Dieu revint sur le mal... Ce n’est pas seulement l’homme qui a commis une faute que Dieu rachète et pardonne, c’est aussi lui-même qui a commis une injustice à l’égard de sa Création, et pour laquelle l’homme doit offrir un sacrifice d’expiation. Dans Le Crépuscule, au loin, Elie Wiesel fait dire à l’un de ses personnages, le fou mystique qui se prend pour Dieu : « Je suis Dieu parce que je suis coupable, plus coupable que tous les êtres humains misensemble15. » On croit entendre là comme un écho et une réponse – ou plutôt une question – à la célèbre parole du staretz Zosime dans Les Frères Karamazov16, si souvent citée par Emmanuel Levinas : « Nous sommes tous coupables de tout et de tous devant tous, et moi plus que tous les autres. » Est-ce donc l’homme le plus coupable de tous, ou Dieu ? Face à cette culpabilité universelle, le pardon lui-même semble impuissant, car quel pardon faut-il pour une culpabilité qui excède toute réparation, toute teshouvah ?

1 Genèse 4, 9-10, op. cit., p. 27.
2 Aggadoth de Talmud de Babylone, Verdier, 1982 (cité désormais A.T.B.). Maimonide donne une portée universelle à cet enseignement : « Ainsi un homme unique a été créé dans le monde afin d’enseigner que si un homme a été la cause de la mort d’une âme en ce monde, l’Écriture la lui impute comme s’il avait été la cause de la mort du monde entier ; et si un homme est la cause qu’une seule âme ait été conservée à la vie de ce monde, l’Écriture la lui impute comme s’il avait conservé en vie le monde entier. »
3 A.T.B., op. cit. ; trad. A. Elkaïm-Sartre. Traité Yeb 79a. Cf. Quatre lectures talmudiques, op. cit., p. 57-58.

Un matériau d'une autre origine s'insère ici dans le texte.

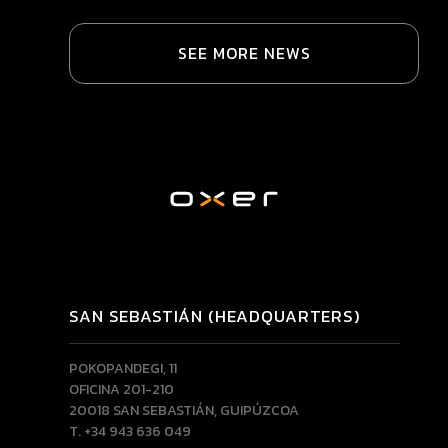
SEE MORE NEWS
SAN SEBASTIÁN (HEADQUARTERS)
POKOPANDEGI, 11
OFICINA 201-210
20018 SAN SEBASTIÁN, GUIPÚZCOA
T. +34 943 636 049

4 Yoma 85b. Le début du texte cité est traduit par Emmanuel Levinas dans Quatre lectures talmudiques, op. cit. ; la fin est traduite par nous.
5 Midrash Tanhuma, cité dans L’Âme de la vie, op. cit., p. 240.
6 Traité Yoma 87a et 1 Samuel 2, 25.
7 Traité Yoma, id., revu par nous.
8 Deutéronome 21,1-8.
9 Rashi sur Deutéronome 21, 1-8, traduction orale du grand rabbin de France Gilles Bernheim.
10 Quatre lectures talmudiques, op. cit., p. 36.
11 A.T.B., op. cit., traité Houlines 60b.
12 À l’heure des nations, op. cit., p. 135.
13 L’Écrit du temps, 14/15, Éditions de Minuit, 1987.
14 Seuil, coll. « Points Sagesses », 1972, p. 116-119.
15 Grasset, 1988, p. 187.
16 Gallimard, coll. « Bibliothèque de la Pléiade », 1952, p. 310.